The debate here is about parents who don't want to be responsible.

msg1986's picture

Great comment! I agree that there should be some sort of set standard for CS. I also think there should be some way to verify how it's being used. I know someone who pays support for their kids yet the grandparents have custody of children and mom lives in another location and uses the funds to pay for her car that she can't drive because of a DWI. Yep dad should be trying to get custody but that's another story. ::eyeroll::

Mercury's picture

I think the default scenario should be 50/50 custody with no child support. Any deviations from that standard should be based on some sort of equation that considers combined parental income, parenting time, who pays insurance, and other "credits" toward the total obligation. The total child support obligation should be split by both parents with these factors thrown in.

Our state is kind of like that except for the default 50/50 custody. The courts still seem pretty biased towards giving women more parenting time than men. Thus, men end up paying child support more often. The penalties are also higher for men who default than for women who default.

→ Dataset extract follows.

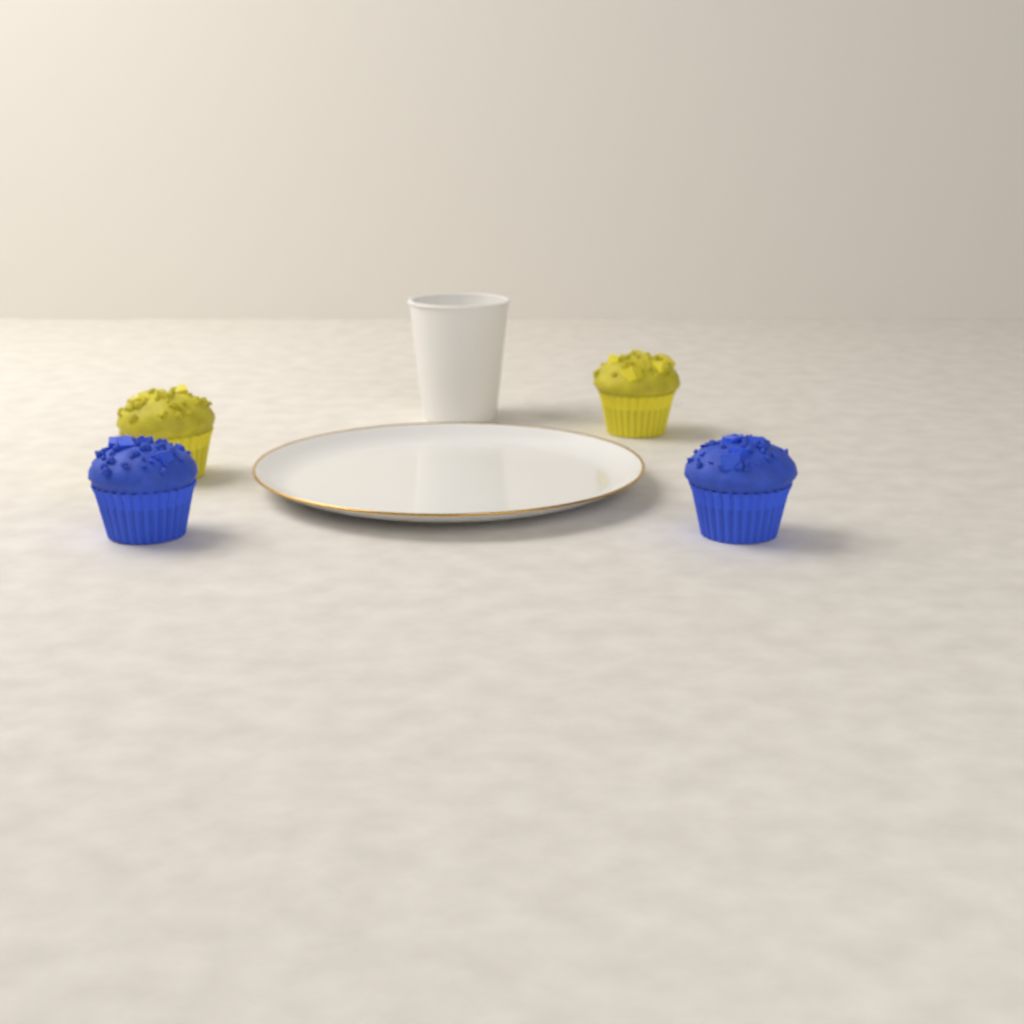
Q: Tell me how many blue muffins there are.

I can see some glimmers of fairness worked into the system but when the mindset of the public (and judges) is still stuck in the 1950s, men still get raked over the coals in CS/custody cases.

Oh yeah, and then there are people like BM and DH who don't follow state guidelines. DH couldn't bear to go through the process any longer. Our state is one of the more difficult ones to get divorced in. BM fought the divorce tooth and nail so DH was ready to sign anything that would help him get away from her faster. He ended up with 50/50 custody but he paid 100% of the basic child support obligation leaving BM to pay 0%. I was happy when he went to EOWE because it was a bit more fair that way but his is still paying more than the courts would have ordered him to pay.

Shaman29's picture

CS should be paid when there is something other than 50/50 custody arrangements.

Regardless of how put together the CP may be, if the NCP doesn't have 50/50 then they should be paying CS to the CP. Why?? Because raising kids is fucking expensive.